We were at the beach and I woke up first, because that’s what I do when I have the opportunity to sleep in as late as I want … wake up early. I tiptoed out of the room and went into the bathroom and I saw it. It was horrible. I screamed and went to grab Wonder Boy.
He was lying peacefully in bed but I poked at him anyway.
“You have to get up.”
“Why? I’m asleep.”
“There’s a cockroach in the bathroom!”
“Just don’t go back in there. I’ll get it later.”
“You have to go kill it! It’s the size of a small dog!”
So he rolled out of bed and walked off to kill a bug. When he didn’t come in saying he had killed the bug, I tiptoed back towards the bathroom. Wonder Boy was on his hands and knees looking under the sink.
“I lost it.
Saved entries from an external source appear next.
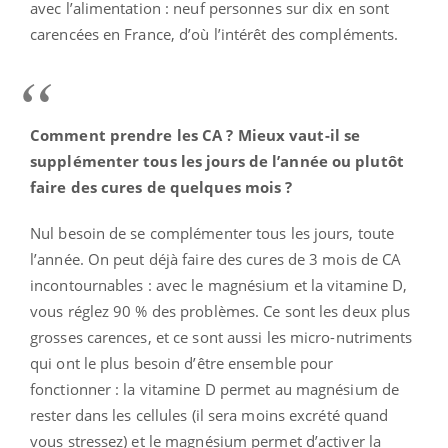
avec l’alimentation : neuf personnes sur dix en sont
carencées en France, d’où l’intérêt des compléments.
Comment prendre les CA ? Mieux vaut-il se
supplémenter tous les jours de l’année ou plutôt
faire des cures de quelques mois ?
Nul besoin de se complémenter tous les jours, toute
l’année. On peut déjà faire des cures de 3 mois de CA
incontournables : avec le magnésium et la vitamine D,
vous réglez 90 % des problèmes. Ce sont les deux plus
grosses carences, et ce sont aussi les micro-nutriments
qui ont le plus besoin d’être ensemble pour
fonctionner : la vitamine D permet au magnésium de
rester dans les cellules (il sera moins excrété quand
vous stressez) et le magnésium permet d’activer la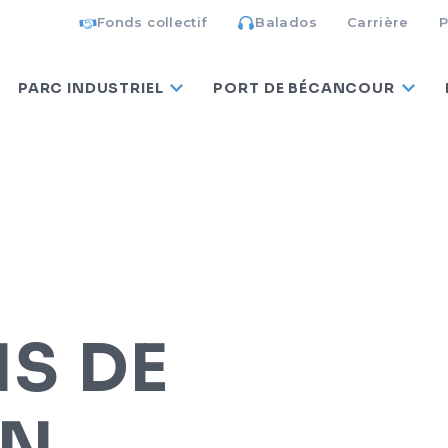
Fonds collectif
Balados
Carrière
P
PARC INDUSTRIEL
PORT DE BÉCANCOUR
S DE
ON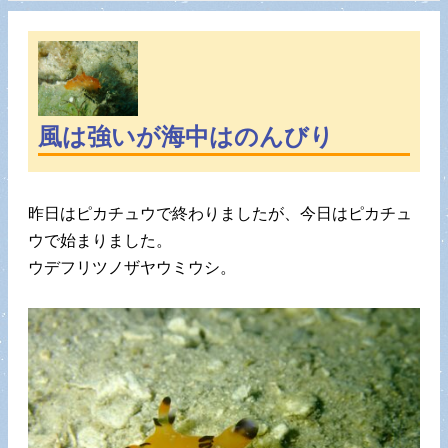
風は強いが海中はのんびり
昨日はピカチュウで終わりましたが、今日はピカチュ
ウで始まりました。
ウデフリツノザヤウミウシ。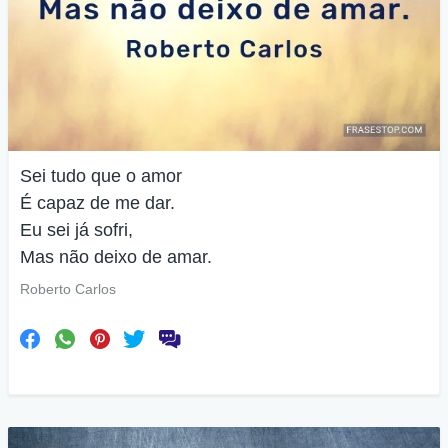
Sei tudo que o amor
É capaz de me dar.
Eu sei já sofri,
Mas não deixo de amar.
Roberto Carlos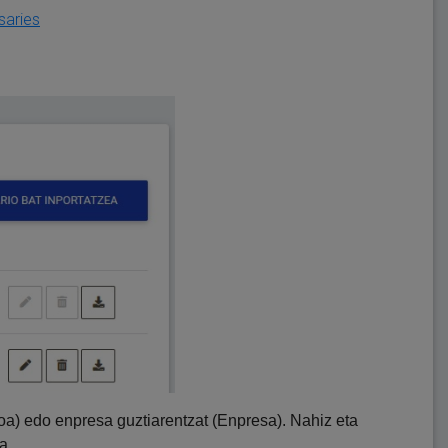
ssaries
akoa) edo enpresa guztiarentzat (Enpresa). Nahiz eta
a.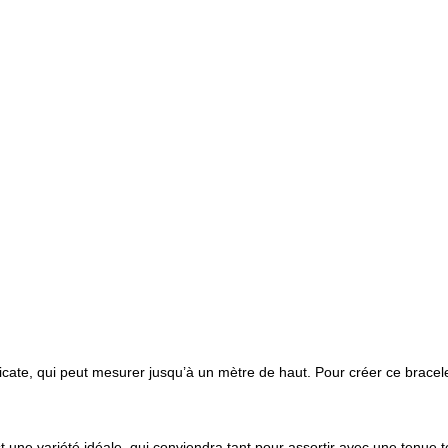
cate, qui peut mesurer jusqu’à un mètre de haut. Pour créer ce bracel
t une variété idéale, qui conviendra tant pour assortir avec une tenue 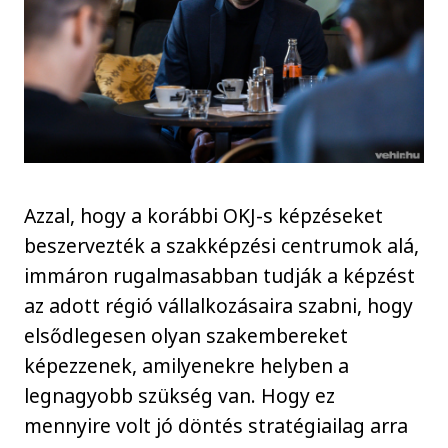
Azzal, hogy a korábbi OKJ-s képzéseket
beszervezték a szakképzési centrumok alá,
immáron rugalmasabban tudják a képzést
az adott régió vállalkozásaira szabni, hogy
elsődlegesen olyan szakembereket
képezzenek, amilyenekre helyben a
legnagyobb szükség van. Hogy ez
mennyire volt jó döntés stratégiailag arra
I’ll find it later.”
And he went and crawled back into bed.
I admit to being a baby about most bugs, but this big, giant, glossy black cockroach was just too much. I carefully walked around the kitchen making sure I didn’t come across any more bugs and got myself some coffee. Then I went back to a stool and carefully sat, with no parts of my body touching the ground or anything aside from the one stool, drinking coffee and reading a book.
An hour-and-a-half later Wonder Boy woke up and came into the living room.
“Have you been on that stool the whole time?”
“That bug was huge. I can’t go back there.”
Wonder Boy went back to the bathroom and returned a few minutes later with a cockroach nestled in some paper towels. He walked outside and set it loose.
Just to be safe, I stayed on my stool a while longer. Finally I announced that I was going to brave it and go back to the bathroom so I could do my morning routine – medicine, brush my teeth, wash my face – and Wonder Boy told me I was safe.
“How do you know? Maybe there was more than one.”
“I already checked. I’ve checked twice since I caught the one. No more cockroaches.”
And THAT. That checking twice after he knew it was okay. That is love.